Condray testified at a hearing Tuesday before Circuit Judge Tracy McCooey,
who must decide whether to reduce a record $3.5 billion verdict against
the company.
Condray said a company analysis of how much to pay in royalties showed
there was a reasonable chance Exxon Mobil's interpretation of its
lease agreement with the state would be consistent with Alabama's
reading of it.
"We had a view and we thought we had a reasonable and fair and right
view," said Condray, who didn't testify during the trial.
But attorneys for Alabama said Exxon documents showed the company knew
it was probably underpaying the state but that the company decided to
risk it anyway.
"You calculated the chance of success of getting away with it, didn't
you?" asked Robert Cunningham, one of the attorney's hired by
the state.
"No sir, those are not the words I would use," Condray responded.
McCooey presided over a trial in December where a Montgomery jury decided
that Exxon Mobil had fraudulently underpaid the state on royalties for
natural gas wells drilled in waters along the Alabama coast. The jury
returned the largest verdict in state history: $87.7 million in compensatory
damages and $3.42 billion in punitive damages.

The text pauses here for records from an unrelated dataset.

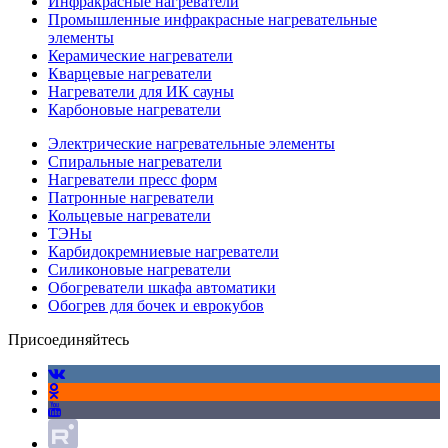
Инфракрасные нагреватели
Промышленные инфракрасные нагревательные
элементы
Керамические нагреватели
Кварцевые нагреватели
Нагреватели для ИК сауны
Карбоновые нагреватели
Электрические нагревательные элементы
Спиральные нагреватели
Нагреватели пресс форм
Патронные нагреватели
Кольцевые нагреватели
ТЭНы
Карбидокремниевые нагреватели
Силиконовые нагреватели
Обогреватели шкафа автоматики
Обогрев для бочек и еврокубов
Присоединяйтесь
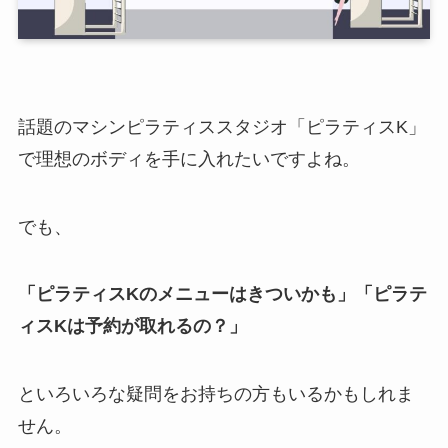
話題のマシンピラティススタジオ「ピラティスK」
で理想のボディを手に入れたいですよね。
でも、
「ピラティスKのメニューはきついかも」「ピラテ
ィスKは予約が取れるの？」
といろいろな疑問をお持ちの方もいるかもしれま
せん。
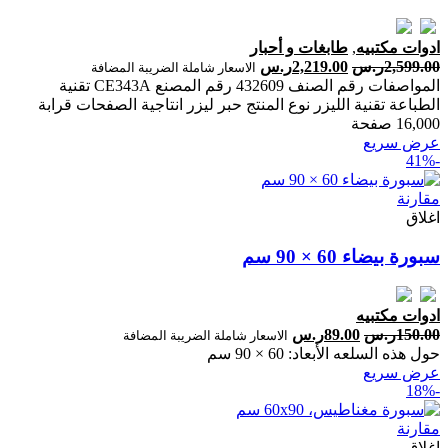
ادوات مكتبيه
,
طابغات و أحبار
2,599.00
ر.س
2,219.00
ر.س
الاسعار شاملة الضريبة المضافة
المواصفات رقم الصنف 432609 رقم المصنع CE343A تقنية
الطباعة تقنية الليزر نوع المنتج حبر ليزر انتاجية الصفحات ‎قرابة
16,000 صفحة‎
عرض سريع
-41%
مقارنة
اغلاق
سبورة بيضاء 60 × 90 سم
ادوات مكتبيه
150.00
ر.س
89.00
ر.س
الاسعار شاملة الضريبة المضافة
حول هذه السلعه الأبعاد: 60 × 90 سم
عرض سريع
-18%
مقارنة
اغلاق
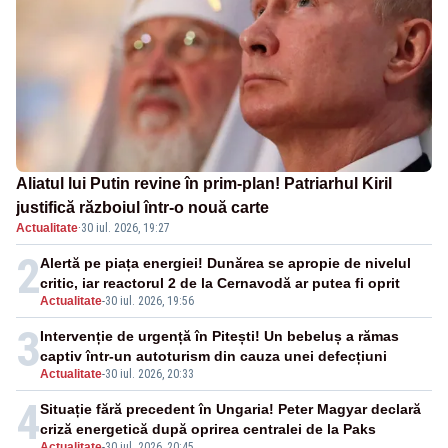
Aliatul lui Putin revine în prim-plan! Patriarhul Kiril
justifică războiul într-o nouă carte
Actualitate
·
30 iul. 2026, 19:27
2
Alertă pe piața energiei! Dunărea se apropie de nivelul
critic, iar reactorul 2 de la Cernavodă ar putea fi oprit
Actualitate
-
30 iul. 2026, 19:56
3
Intervenție de urgență în Pitești! Un bebeluș a rămas
captiv într-un autoturism din cauza unei defecțiuni
Actualitate
-
30 iul. 2026, 20:33
4
Situație fără precedent în Ungaria! Peter Magyar declară
criză energetică după oprirea centralei de la Paks
Actualitate
-
30 iul. 2026, 20:45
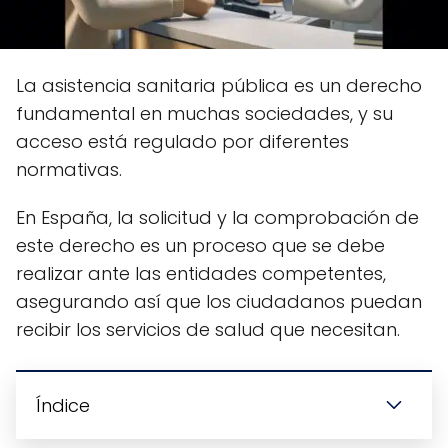
La asistencia sanitaria pública es un derecho
fundamental en muchas sociedades, y su
acceso está regulado por diferentes
normativas.
En España, la solicitud y la comprobación de
este derecho es un proceso que se debe
realizar ante las entidades competentes,
asegurando así que los ciudadanos puedan
recibir los servicios de salud que necesitan.
Índice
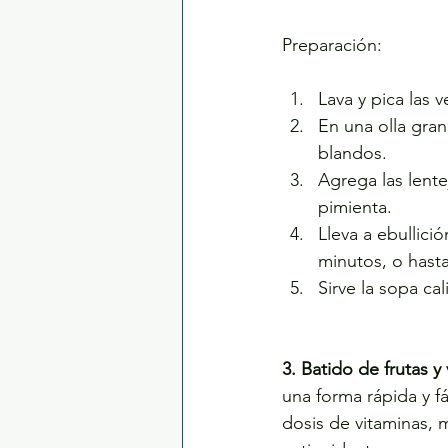
Preparación:
Lava y pica las v
En una olla grand
blandos.
Agrega las lente
pimienta.
Lleva a ebullici
minutos, o hasta
Sirve la sopa cal
3. Batido de frutas y
una forma rápida y f
dosis de vitaminas, m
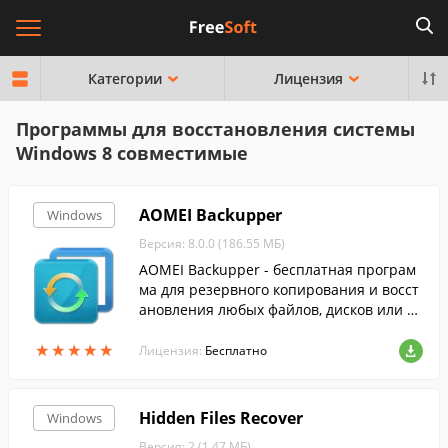
Категории
Лицензия
Программы для восстановления системы
Windows 8 совместимые
AOMEI Backupper
Windows
Версия: 8.0.0 (186.55 МБ)
AOMEI Backupper - бесплатная програм
ма для резервного копирования и восст
ановления любых файлов, дисков или р
азделов.
★
★
★
★
★
★
★
★
★
★
Лицензия:
Бесплатно
Hidden Files Recover
Windows
Версия: 2 (1.47 МБ)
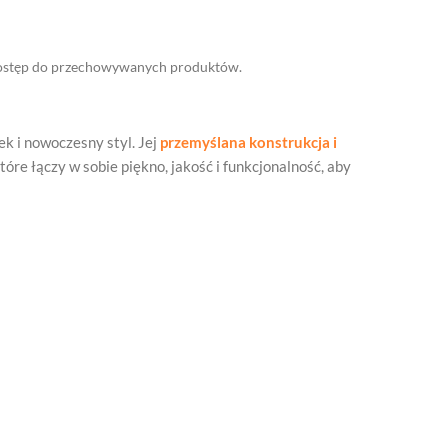
 dostęp do przechowywanych produktów.
ek i nowoczesny styl. Jej
przemyślana konstrukcja i
óre łączy w sobie piękno, jakość i funkcjonalność, aby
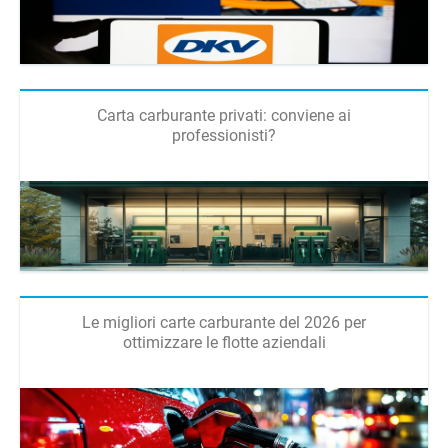
Carta carburante privati: conviene ai
professionisti?
Le migliori carte carburante del 2026 per
ottimizzare le flotte aziendali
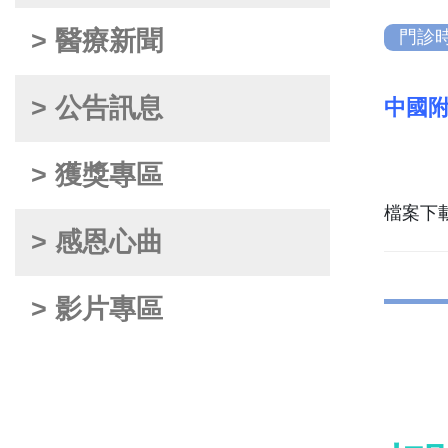
> 醫療新聞
門診
> 公告訊息
中國附
> 獲獎專區
檔案下
> 感恩心曲
> 影片專區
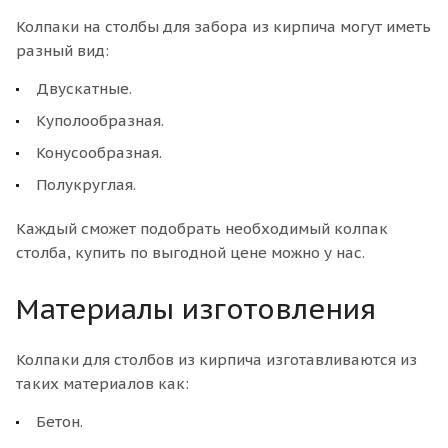
Колпаки на столбы для забора из кирпича могут иметь
разный вид:
Двускатные.
Куполообразная.
Конусообразная.
Полукруглая.
Каждый сможет подобрать необходимый колпак
столба, купить по выгодной цене можно у нас.
Материалы изготовления
Колпаки для столбов из кирпича изготавливаются из
таких материалов как:
Бетон.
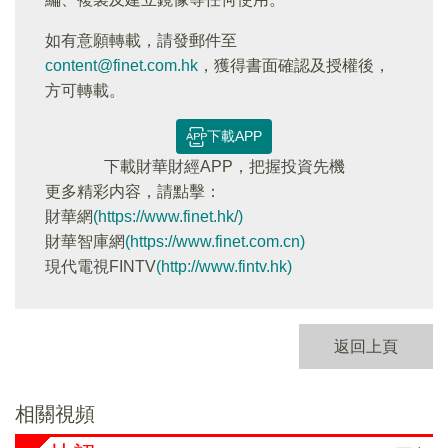
如有意願轉載，請發郵件至
content@finet.com.hk
，獲得書面確認及授權後，
方可轉載。
下載APP
下載財華財經APP，把握投資先機
更多精彩内容，請點擊：
財華網
(https://www.finet.hk/)
財華智庫網
(https://www.finet.com.cn)
現代電視FINTV
(http://www.fintv.hk)
返回上頁
相關視頻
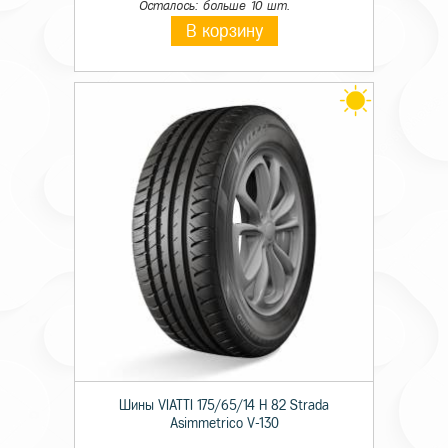
Осталось: больше 10 шт.
В корзину
Шины VIATTI 175/65/14 H 82 Strada
Asimmetriсo V-130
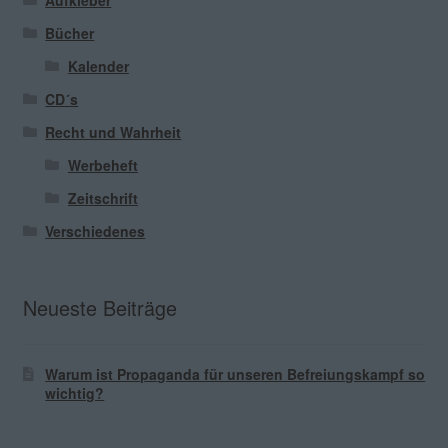
Bücher
Kalender
CD´s
Recht und Wahrheit
Werbeheft
Zeitschrift
Verschiedenes
Neueste Beiträge
Warum ist Propaganda für unseren Befreiungskampf so
wichtig?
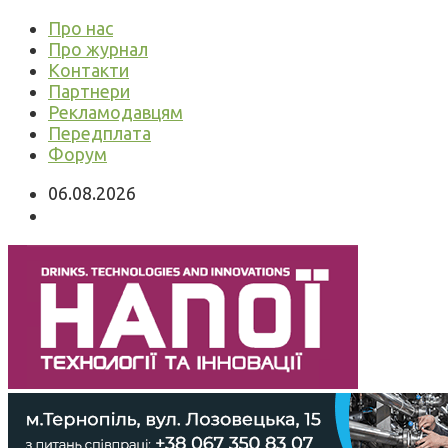
Про нас
Про журнал
Контакти
Партнери
Рекламодавцям
Передплата
Форум
06.08.2026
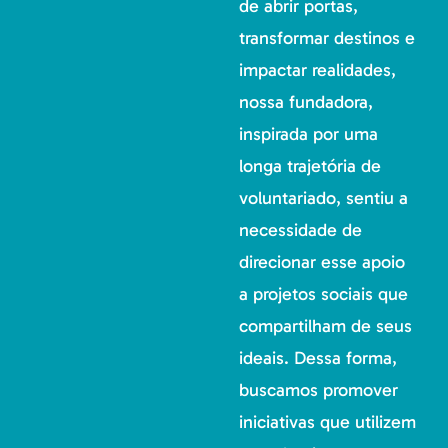
de abrir portas,
transformar destinos e
impactar realidades,
nossa fundadora,
inspirada por uma
longa trajetória de
voluntariado, sentiu a
necessidade de
direcionar esse apoio
a projetos sociais que
compartilham de seus
ideais. Dessa forma,
buscamos promover
iniciativas que utilizem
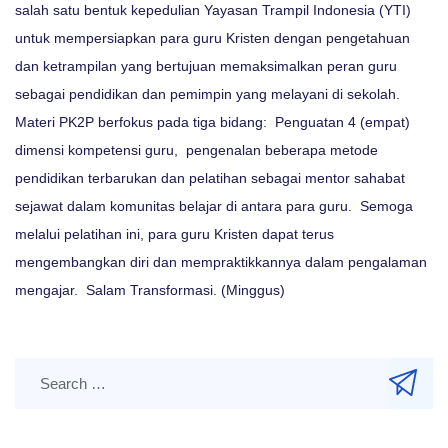
salah satu bentuk kepedulian Yayasan Trampil Indonesia (YTI)
untuk mempersiapkan para guru Kristen dengan pengetahuan
dan ketrampilan yang bertujuan memaksimalkan peran guru
sebagai pendidikan dan pemimpin yang melayani di sekolah.
Materi PK2P berfokus pada tiga bidang: Penguatan 4 (empat)
dimensi kompetensi guru, pengenalan beberapa metode
pendidikan terbarukan dan pelatihan sebagai mentor sahabat
sejawat dalam komunitas belajar di antara para guru. Semoga
melalui pelatihan ini, para guru Kristen dapat terus
mengembangkan diri dan mempraktikkannya dalam pengalaman
mengajar. Salam Transformasi. (Minggus)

Now McCooey is holding a two-day hearing to determine whether the punitive
damages are excessive and should be reduced.
In a courtroom crowded with attorneys and their assistants, the judge
said the case is going to be appealed to the Alabama Supreme Court, which
will ultimately decide the appropriate amount.
"What I do probably doesn't matter anyway," she said, but
added that she wanted to make sure the court hearing provided a good record
for the Supreme Court to consider.
The judge's frank remarks continued during the hearing.
Exxon Mobil presented Washington economist Jonathan Walker, who contended
the punitive damages were grossly excessive. Walker offered a mathematical
formula about what would be necessary to deter a company from repeating
improper conduct. The formula involved removing the profit from the enterprise,
but did not consider the worth of the company when determining the appropriate
punishment.
Walker said the $87.7 million in compensatory damages would be sufficient
to deter Exxon Mobil because that amount included 12 percent interest
on unpaid royalties, and that would erase any gain the oil company had.
After hearing the economist's explanation, the judge said, "No
offense, Dr. Walker, but it sounds like a bunch of B.S."
She said courts normally consider the worth of a company, and she noted
Exxon Mobil recently finished in first place in the Fortune 500 list of
American companies with the greatest annual revenue.
"It would be insane to say that doesn't matter," McCooey said.